GENEVA (AP)--Nearly 100,000 Iraqi refugees each month are fleeing to Syria and Jordan in a silent exodus that has turned unexpectedly into an enormous challenge for relief workers, the U.N. High Commissioner for Refugees said Friday.

It has been impossible to obtain accurate totals on the numbers of refugees because few Iraqis are registering with UNHCR, and most are being cared for by host families or charitable organizations, chief spokesman Ron Redmond said.

The U.N. agency has been counting those entering Syria in recent months, however, and has found an average of 2,000 a day leaving Iraq by that route.

"This is not a situation where everyone has left en masse at once, nor are they going to refugee camps," Redmond said. "This has been largely a silent or invisible exodus."

The Jordanian government says another 1,000 a day are entering Jordan, Redmond said.

"We've got a displacement crisis under way here, and the international community needs to do more to chip in to support the humanitarian needs of these people," he said.

Even though many of the refugees are being cared for, there is a major impact on the Syrian and Jordanian economies because the influx has been driving up prices for housing, food and other commodities, Redmond said.

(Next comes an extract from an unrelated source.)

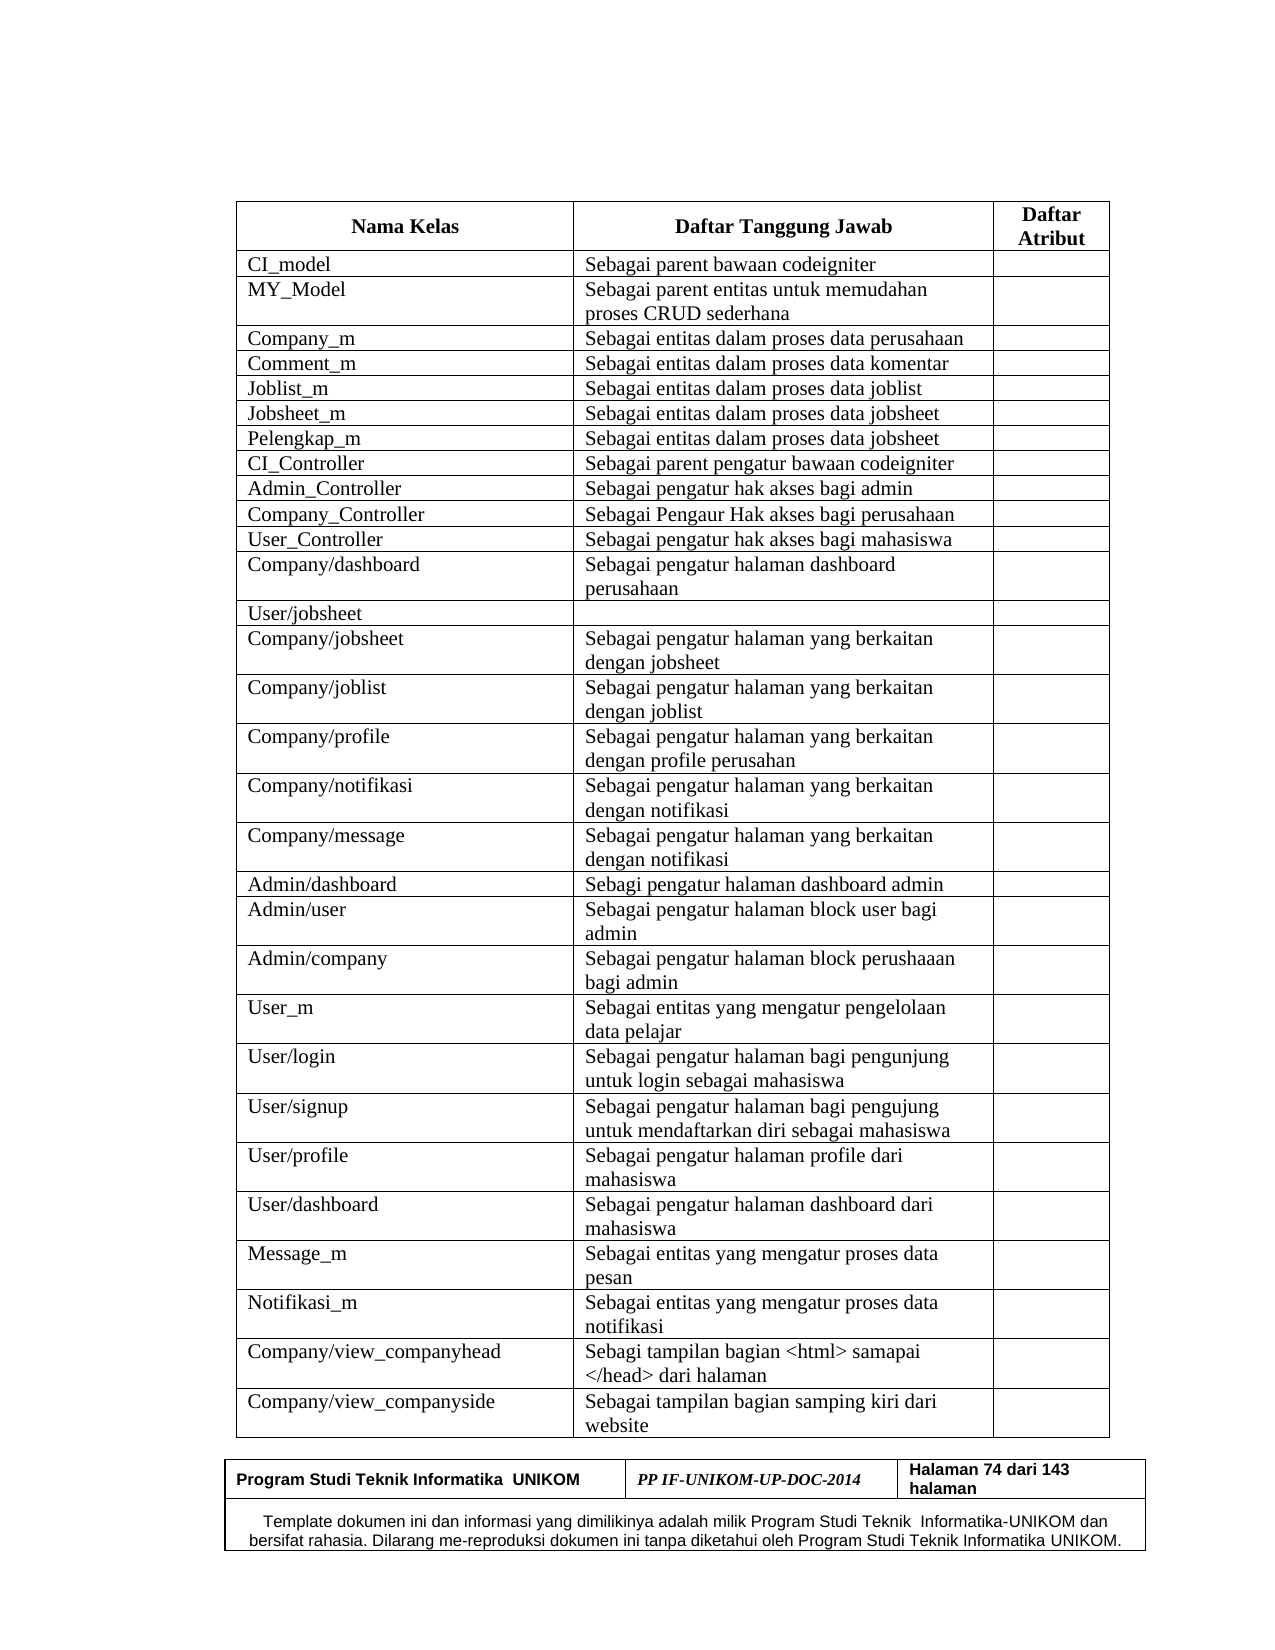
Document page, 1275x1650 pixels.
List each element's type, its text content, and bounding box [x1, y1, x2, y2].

So far it has been impossible to get a more precise idea of the post-invasion flight than the estimate UNHCR gave last month that 914,000 Iraqis had fled their homes since the 2003 U.S.-led invasion, Redmond told The AP.

Redmond recalled that, before the March 2003 invasion, UNHCR had made contingency plans for 600,000 refugees and displaced people, and had a budget of $154 million. But there was no mass exodus in the beginning, and UNHCR has long since scaled back to $29 million.

UNHCR now estimates that 1.8 million Iraqis are living in neighboring countries and 1.6 million are "displaced" internally, but those numbers include many who fled during the 1990s, long before the invasion, Redmond said.